▸ **What this task involves**: An exact transcription of all the data is the expected reply.

▸ **Provided data**:

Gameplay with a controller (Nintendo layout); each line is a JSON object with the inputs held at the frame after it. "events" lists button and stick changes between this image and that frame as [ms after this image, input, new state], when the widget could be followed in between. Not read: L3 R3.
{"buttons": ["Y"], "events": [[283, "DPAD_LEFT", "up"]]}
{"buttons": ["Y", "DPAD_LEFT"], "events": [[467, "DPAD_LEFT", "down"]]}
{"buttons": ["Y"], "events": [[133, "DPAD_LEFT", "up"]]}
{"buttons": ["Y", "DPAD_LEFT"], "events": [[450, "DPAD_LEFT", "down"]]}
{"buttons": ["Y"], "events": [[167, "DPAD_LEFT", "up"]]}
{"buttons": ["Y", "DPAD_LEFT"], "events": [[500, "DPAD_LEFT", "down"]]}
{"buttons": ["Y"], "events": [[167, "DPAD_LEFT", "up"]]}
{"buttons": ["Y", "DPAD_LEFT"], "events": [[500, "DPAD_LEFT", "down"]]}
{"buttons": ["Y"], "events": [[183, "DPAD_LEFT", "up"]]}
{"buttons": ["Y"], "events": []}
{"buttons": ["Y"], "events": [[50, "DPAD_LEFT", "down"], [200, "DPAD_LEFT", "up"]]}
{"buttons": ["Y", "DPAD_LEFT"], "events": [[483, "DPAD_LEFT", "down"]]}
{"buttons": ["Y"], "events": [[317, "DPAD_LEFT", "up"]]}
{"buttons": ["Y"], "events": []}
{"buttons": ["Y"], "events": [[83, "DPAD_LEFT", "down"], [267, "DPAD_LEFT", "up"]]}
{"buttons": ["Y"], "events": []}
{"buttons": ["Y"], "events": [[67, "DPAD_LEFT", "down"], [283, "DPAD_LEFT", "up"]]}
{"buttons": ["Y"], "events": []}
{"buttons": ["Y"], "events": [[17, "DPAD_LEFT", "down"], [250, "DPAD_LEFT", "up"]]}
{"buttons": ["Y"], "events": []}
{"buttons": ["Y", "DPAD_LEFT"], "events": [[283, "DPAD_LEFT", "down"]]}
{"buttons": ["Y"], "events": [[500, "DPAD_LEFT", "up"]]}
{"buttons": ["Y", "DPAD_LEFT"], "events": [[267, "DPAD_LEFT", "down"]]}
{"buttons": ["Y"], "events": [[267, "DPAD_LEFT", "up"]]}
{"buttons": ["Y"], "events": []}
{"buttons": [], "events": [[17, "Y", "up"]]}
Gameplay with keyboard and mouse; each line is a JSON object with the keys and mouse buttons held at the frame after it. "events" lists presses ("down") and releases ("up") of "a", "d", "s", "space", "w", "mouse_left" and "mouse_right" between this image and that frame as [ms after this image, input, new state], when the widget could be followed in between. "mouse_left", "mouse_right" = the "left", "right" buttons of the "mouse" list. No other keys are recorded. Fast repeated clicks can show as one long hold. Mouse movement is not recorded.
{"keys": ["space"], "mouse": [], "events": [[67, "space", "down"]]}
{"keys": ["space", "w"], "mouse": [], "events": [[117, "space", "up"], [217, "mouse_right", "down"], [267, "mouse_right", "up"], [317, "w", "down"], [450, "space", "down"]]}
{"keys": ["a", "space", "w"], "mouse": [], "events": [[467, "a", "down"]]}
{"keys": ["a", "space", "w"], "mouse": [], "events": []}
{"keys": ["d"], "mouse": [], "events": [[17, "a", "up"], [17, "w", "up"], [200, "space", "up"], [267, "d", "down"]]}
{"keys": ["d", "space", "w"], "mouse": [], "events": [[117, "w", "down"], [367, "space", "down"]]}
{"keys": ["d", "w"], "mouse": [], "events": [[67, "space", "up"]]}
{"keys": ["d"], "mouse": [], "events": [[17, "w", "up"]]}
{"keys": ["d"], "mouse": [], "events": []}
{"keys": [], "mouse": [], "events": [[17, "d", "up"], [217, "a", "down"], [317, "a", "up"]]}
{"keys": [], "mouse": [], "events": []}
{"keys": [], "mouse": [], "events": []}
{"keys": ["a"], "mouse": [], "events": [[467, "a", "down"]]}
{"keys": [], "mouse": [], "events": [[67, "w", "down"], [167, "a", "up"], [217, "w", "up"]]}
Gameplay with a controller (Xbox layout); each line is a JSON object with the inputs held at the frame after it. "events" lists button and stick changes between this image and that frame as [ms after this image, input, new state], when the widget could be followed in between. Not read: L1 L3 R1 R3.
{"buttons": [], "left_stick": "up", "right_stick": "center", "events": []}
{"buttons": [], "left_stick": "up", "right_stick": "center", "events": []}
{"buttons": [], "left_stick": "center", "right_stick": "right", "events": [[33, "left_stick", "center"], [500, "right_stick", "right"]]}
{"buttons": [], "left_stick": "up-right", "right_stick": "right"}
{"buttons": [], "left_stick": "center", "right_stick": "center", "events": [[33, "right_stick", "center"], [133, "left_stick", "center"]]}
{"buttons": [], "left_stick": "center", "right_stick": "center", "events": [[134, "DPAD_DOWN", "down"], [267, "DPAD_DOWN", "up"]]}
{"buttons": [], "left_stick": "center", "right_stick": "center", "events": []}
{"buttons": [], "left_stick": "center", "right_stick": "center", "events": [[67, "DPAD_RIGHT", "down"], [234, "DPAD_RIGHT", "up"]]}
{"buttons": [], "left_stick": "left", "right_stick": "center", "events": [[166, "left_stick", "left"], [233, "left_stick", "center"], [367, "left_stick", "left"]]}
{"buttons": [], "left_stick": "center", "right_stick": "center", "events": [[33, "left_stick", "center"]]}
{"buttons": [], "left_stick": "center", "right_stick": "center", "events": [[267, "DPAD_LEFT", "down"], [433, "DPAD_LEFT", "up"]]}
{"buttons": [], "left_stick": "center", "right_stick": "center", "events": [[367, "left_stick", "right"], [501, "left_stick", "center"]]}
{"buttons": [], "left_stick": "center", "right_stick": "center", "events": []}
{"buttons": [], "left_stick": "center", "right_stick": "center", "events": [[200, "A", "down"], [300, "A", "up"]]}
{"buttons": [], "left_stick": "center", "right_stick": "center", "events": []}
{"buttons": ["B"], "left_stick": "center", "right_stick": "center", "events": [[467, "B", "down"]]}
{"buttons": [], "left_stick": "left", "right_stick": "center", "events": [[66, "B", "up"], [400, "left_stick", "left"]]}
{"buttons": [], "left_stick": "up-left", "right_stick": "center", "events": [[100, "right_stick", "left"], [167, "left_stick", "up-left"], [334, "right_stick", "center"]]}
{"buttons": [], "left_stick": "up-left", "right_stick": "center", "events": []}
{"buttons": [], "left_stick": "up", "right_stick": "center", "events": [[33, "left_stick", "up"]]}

▸ **Your response**:
Gameplay with a controller (Nintendo layout); each line is a JSON object with the inputs held at the frame after it. "events" lists button and stick changes between this image and that frame as [ms after this image, input, new state], when the widget could be followed in between. Not read: L3 R3.
{"buttons": ["Y"], "events": [[283, "DPAD_LEFT", "up"]]}
{"buttons": ["Y", "DPAD_LEFT"], "events": [[467, "DPAD_LEFT", "down"]]}
{"buttons": ["Y"], "events": [[133, "DPAD_LEFT", "up"]]}
{"buttons": ["Y", "DPAD_LEFT"], "events": [[450, "DPAD_LEFT", "down"]]}
{"buttons": ["Y"], "events": [[167, "DPAD_LEFT", "up"]]}
{"buttons": ["Y", "DPAD_LEFT"], "events": [[500, "DPAD_LEFT", "down"]]}
{"buttons": ["Y"], "events": [[167, "DPAD_LEFT", "up"]]}
{"buttons": ["Y", "DPAD_LEFT"], "events": [[500, "DPAD_LEFT", "down"]]}
{"buttons": ["Y"], "events": [[183, "DPAD_LEFT", "up"]]}
{"buttons": ["Y"], "events": []}
{"buttons": ["Y"], "events": [[50, "DPAD_LEFT", "down"], [200, "DPAD_LEFT", "up"]]}
{"buttons": ["Y", "DPAD_LEFT"], "events": [[483, "DPAD_LEFT", "down"]]}
{"buttons": ["Y"], "events": [[317, "DPAD_LEFT", "up"]]}
{"buttons": ["Y"], "events": []}
{"buttons": ["Y"], "events": [[83, "DPAD_LEFT", "down"], [267, "DPAD_LEFT", "up"]]}
{"buttons": ["Y"], "events": []}
{"buttons": ["Y"], "events": [[67, "DPAD_LEFT", "down"], [283, "DPAD_LEFT", "up"]]}
{"buttons": ["Y"], "events": []}
{"buttons": ["Y"], "events": [[17, "DPAD_LEFT", "down"], [250, "DPAD_LEFT", "up"]]}
{"buttons": ["Y"], "events": []}
{"buttons": ["Y", "DPAD_LEFT"], "events": [[283, "DPAD_LEFT", "down"]]}
{"buttons": ["Y"], "events": [[500, "DPAD_LEFT", "up"]]}
{"buttons": ["Y", "DPAD_LEFT"], "events": [[267, "DPAD_LEFT", "down"]]}
{"buttons": ["Y"], "events": [[267, "DPAD_LEFT", "up"]]}
{"buttons": ["Y"], "events": []}
{"buttons": [], "events": [[17, "Y", "up"]]}
Gameplay with keyboard and mouse; each line is a JSON object with the keys and mouse buttons held at the frame after it. "events" lists presses ("down") and releases ("up") of "a", "d", "s", "space", "w", "mouse_left" and "mouse_right" between this image and that frame as [ms after this image, input, new state], when the widget could be followed in between. "mouse_left", "mouse_right" = the "left", "right" buttons of the "mouse" list. No other keys are recorded. Fast repeated clicks can show as one long hold. Mouse movement is not recorded.
{"keys": ["space"], "mouse": [], "events": [[67, "space", "down"]]}
{"keys": ["space", "w"], "mouse": [], "events": [[117, "space", "up"], [217, "mouse_right", "down"], [267, "mouse_right", "up"], [317, "w", "down"], [450, "space", "down"]]}
{"keys": ["a", "space", "w"], "mouse": [], "events": [[467, "a", "down"]]}
{"keys": ["a", "space", "w"], "mouse": [], "events": []}
{"keys": ["d"], "mouse": [], "events": [[17, "a", "up"], [17, "w", "up"], [200, "space", "up"], [267, "d", "down"]]}
{"keys": ["d", "space", "w"], "mouse": [], "events": [[117, "w", "down"], [367, "space", "down"]]}
{"keys": ["d", "w"], "mouse": [], "events": [[67, "space", "up"]]}
{"keys": ["d"], "mouse": [], "events": [[17, "w", "up"]]}
{"keys": ["d"], "mouse": [], "events": []}
{"keys": [], "mouse": [], "events": [[17, "d", "up"], [217, "a", "down"], [317, "a", "up"]]}
{"keys": [], "mouse": [], "events": []}
{"keys": [], "mouse": [], "events": []}
{"keys": ["a"], "mouse": [], "events": [[467, "a", "down"]]}
{"keys": [], "mouse": [], "events": [[67, "w", "down"], [167, "a", "up"], [217, "w", "up"]]}
Gameplay with a controller (Xbox layout); each line is a JSON object with the inputs held at the frame after it. "events" lists button and stick changes between this image and that frame as [ms after this image, input, new state], when the widget could be followed in between. Not read: L1 L3 R1 R3.
{"buttons": [], "left_stick": "up", "right_stick": "center", "events": []}
{"buttons": [], "left_stick": "up", "right_stick": "center", "events": []}
{"buttons": [], "left_stick": "center", "right_stick": "right", "events": [[33, "left_stick", "center"], [500, "right_stick", "right"]]}
{"buttons": [], "left_stick": "up-right", "right_stick": "right"}
{"buttons": [], "left_stick": "center", "right_stick": "center", "events": [[33, "right_stick", "center"], [133, "left_stick", "center"]]}
{"buttons": [], "left_stick": "center", "right_stick": "center", "events": [[134, "DPAD_DOWN", "down"], [267, "DPAD_DOWN", "up"]]}
{"buttons": [], "left_stick": "center", "right_stick": "center", "events": []}
{"buttons": [], "left_stick": "center", "right_stick": "center", "events": [[67, "DPAD_RIGHT", "down"], [234, "DPAD_RIGHT", "up"]]}
{"buttons": [], "left_stick": "left", "right_stick": "center", "events": [[166, "left_stick", "left"], [233, "left_stick", "center"], [367, "left_stick", "left"]]}
{"buttons": [], "left_stick": "center", "right_stick": "center", "events": [[33, "left_stick", "center"]]}
{"buttons": [], "left_stick": "center", "right_stick": "center", "events": [[267, "DPAD_LEFT", "down"], [433, "DPAD_LEFT", "up"]]}
{"buttons": [], "left_stick": "center", "right_stick": "center", "events": [[367, "left_stick", "right"], [501, "left_stick", "center"]]}
{"buttons": [], "left_stick": "center", "right_stick": "center", "events": []}
{"buttons": [], "left_stick": "center", "right_stick": "center", "events": [[200, "A", "down"], [300, "A", "up"]]}
{"buttons": [], "left_stick": "center", "right_stick": "center", "events": []}
{"buttons": ["B"], "left_stick": "center", "right_stick": "center", "events": [[467, "B", "down"]]}
{"buttons": [], "left_stick": "left", "right_stick": "center", "events": [[66, "B", "up"], [400, "left_stick", "left"]]}
{"buttons": [], "left_stick": "up-left", "right_stick": "center", "events": [[100, "right_stick", "left"], [167, "left_stick", "up-left"], [334, "right_stick", "center"]]}
{"buttons": [], "left_stick": "up-left", "right_stick": "center", "events": []}
{"buttons": [], "left_stick": "up", "right_stick": "center", "events": [[33, "left_stick", "up"]]}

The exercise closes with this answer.